Le livre du mois de mars 2012

 

 

 

 

António José Marques da Silva

 

Vivre au-delà du fleuve de l’Oubli

 

BAR International Series, Oxford 2012, 176 p.

 + environ 200 pages d’annexes (non paginées)

 

 

 

 

 

 

 

Présentation

 

L’ouvrage est la publication de la thèse de l’auteur, soutenue à Coimbra en 2008 devant un jury international. Elle porte sur une communauté villageoise, celle du Castro de Vieto, située au nord du rio Lima, dans le nord du Portugal actuel. L’auteur y a conduit des fouilles importantes en 2004 et 2005 et son travail tente de caractériser le village et ses habitants au moment de l’intégration de la partie nord-occidentale de la péninsule ibérique dans l’orbis romanum. On peut résumer ce travail en disant qu’à partir d’un dossier archéologique exemplaire, l’auteur cherche les voies de l’interprétation. Ce chemin lui permet de lever les contradictions des raisonnements habituels, de dire les doutes qui l’assaillent, de puiser dans les théories les plus récentes de quoi nourrir sa réflexion. En définitive, l’exercice s’avère particulièrement fructueux.

 

 

 

Sommaire

 

Abstract

 

Présentation

 

Chapitre I

Classer, compter, dater : les règles de l’art

 

Chapitre II

Le village ou la structure d’un système complexe : la communauté villageoise

 

Chapitre III

Une identité en construction

 

Chapitre IV

Communauté et territoire

 

Chapitre V

Appartenir à l’orbis Romanum

 

Remerciements

 

Encadrés

 

Bibliographie citée

Annexes

 

Table des annexes

 

Table des encadrés

 

 

 

 

L’auteur

 

António José Marques da Silva est un archéologue portugais qui a fait sa thèse à l’Université de Coimbra et participé à différentes opérations d’archéologie préventive au Portugal. Il a enseigné l’archéologie pendant plusieurs années à l’Université de Coimbra.
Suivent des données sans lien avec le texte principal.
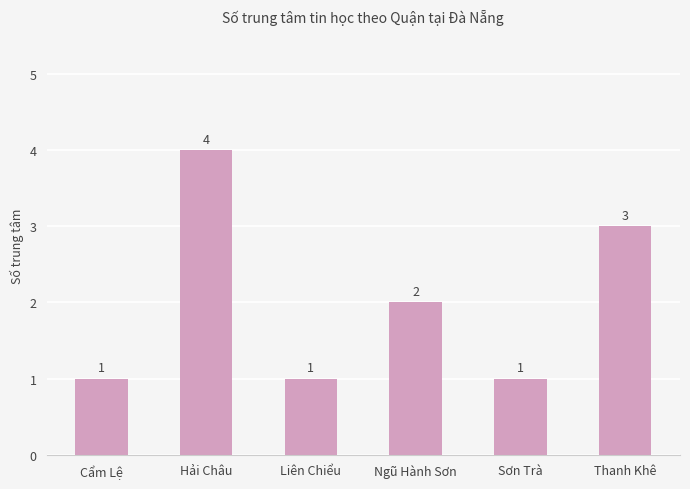

What is the difference between the maximum and second lowest values?

3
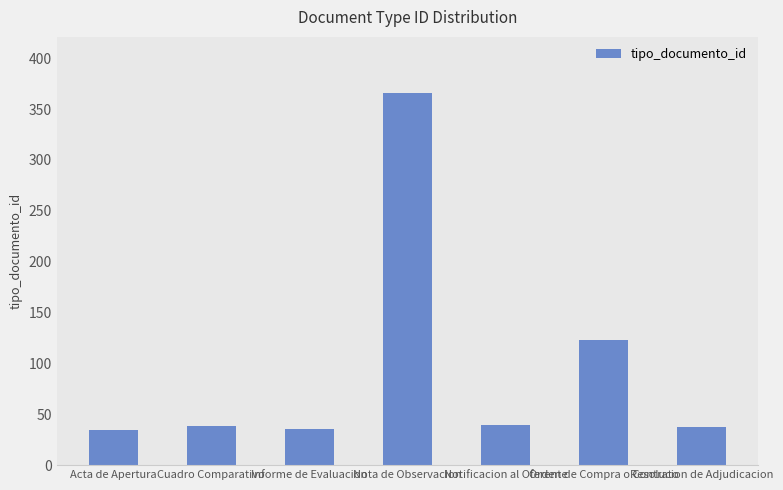

Does the chart contain any negative values?

No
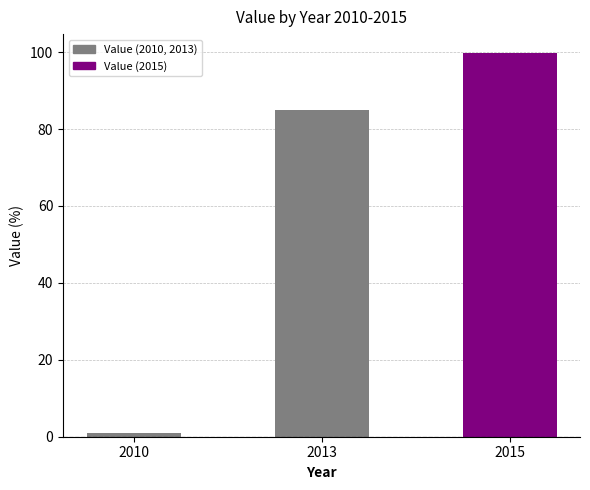

What is the smallest value displayed?

1.0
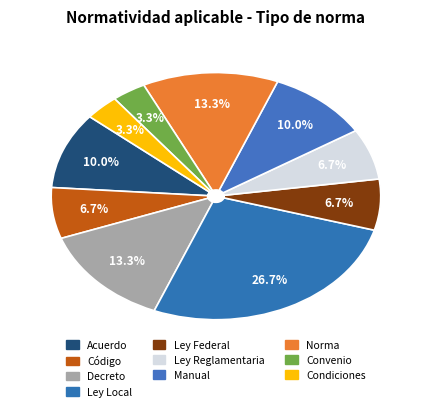

Do Ley Federal and Decreto together represent more than half of the pie?

No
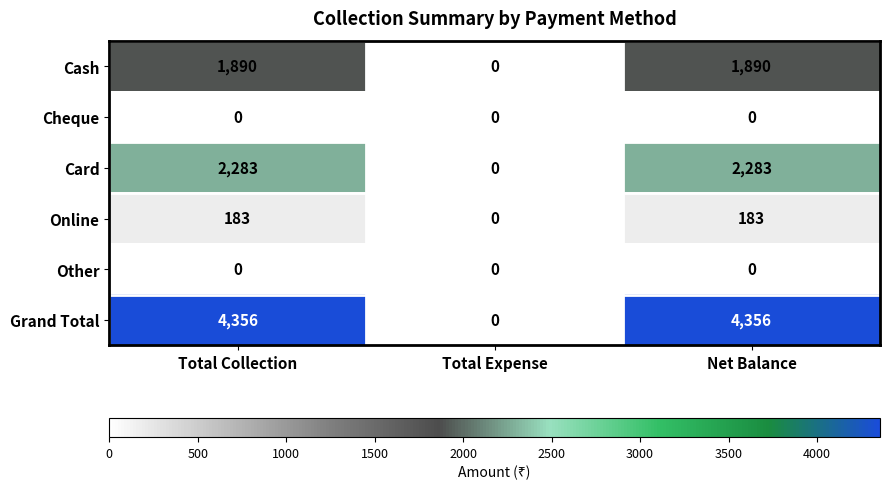

How many values in Online are above zero?

2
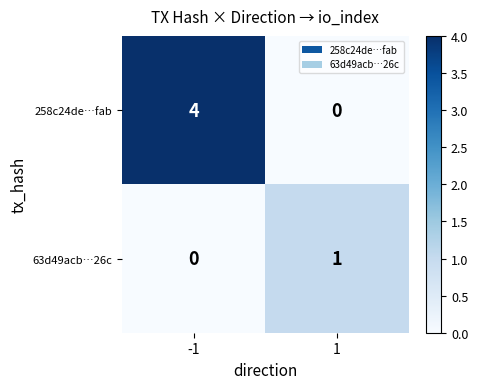

Rank the series by their average value, from lowest to highest.

63d49acb…26c, 258c24de…fab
L’auteur est complètement bilingue et a choisi de réaliser et de soutenir sa thèse en français, devant un jury composé de professeurs espagnol, français et portugais.

 

Dans son post-doctorat, il a choisi d’explorer une thématique nouvelle, celle d’une épistémologie et d’une anthropologie comparées des traditions culinaires. Mais il affirme ainsi son goût profond pour l’anthropologie sociale, déjà présent dans sa thèse.  Ces nouvelles recherches seront prochainement publiées chez Errance-Actes-Sud.

 

 

Commentaire

 

La thèse d’António da Silva présente de nombreuses qualités. Elle repose sur une fouille exemplaire, importante, conduite dans des conditions qui paraissent avoir été excellentes, avec une problématique claire et une progression assurée. Le texte de fond de la thèse est relativement bref (environ 150 p), parce que l’auteur ne perd jamais de vue la préoccupation qui est la sienne, celle de réfléchir à partir de ses travaux et de ses découvertes de terrain. C’est ce qui le rend particulièrement lisible. Ce n’est pas une thèse exposant des données archéologiques et se contentant de cela, mais une thèse sur ce qu’on peut élaborer à partir d’un matériau archéologique. Les bases intellectuelles à partir desquelles le discours est soutenu sont donc particulièrement étudiées. Enfin, la documentation graphique et iconographique est remarquable, à la fois abondante et soignée.

 

Concernant la ligne de fond de la thèse, le sujet est le suivant : comprendre comment une communauté a vécu, selon quelle économie, avec quelle structure sociale, sur quel territoire et se demander sans cesse comment on peut parvenir à répondre à ces questions. Or, précisément, l’auteur mobilise des données en ayant clairement conscience que le matériau ne permet guère ou que très imparfaitement, de répondre directement aux questions posées, sauf si l’on s’autorise à introduire des changements significatifs dans le mode de raisonnement.

Dans ce domaine, la thèse démontre la capacité d’António José Marques da Silva à déplacer les termes habituels des problématiques, à résister aux effets des classements académiques. Ce que l’auteur appelle « observer comme le ferait un néophyte » est, en fait, une très perspicace façon de reformuler les questions.

 

Antoine da Silva a choisi de lire l’abondant matériau de sa fouille à la lumière d’un paradigme renouvelé qu’il choisit de d’explorer à partir de deux séries de travaux récents. L’une est la série des travaux archéologiques qui considèrent que les vestiges archéologiques ne sont pas le reflet exact de telle ou telle société, mais qu’ils sont plutôt ce que le temps a fait de ces vestiges, dans une résilience marquée des structures et des formes. L’autre est la série des travaux archéogéographiques qui posent la question de la dynamique des formes, de leur transmission à travers leur transformation, et donc de l’impossibilité de faire une lecture directe du très ancien à partir de la forme observable et observée.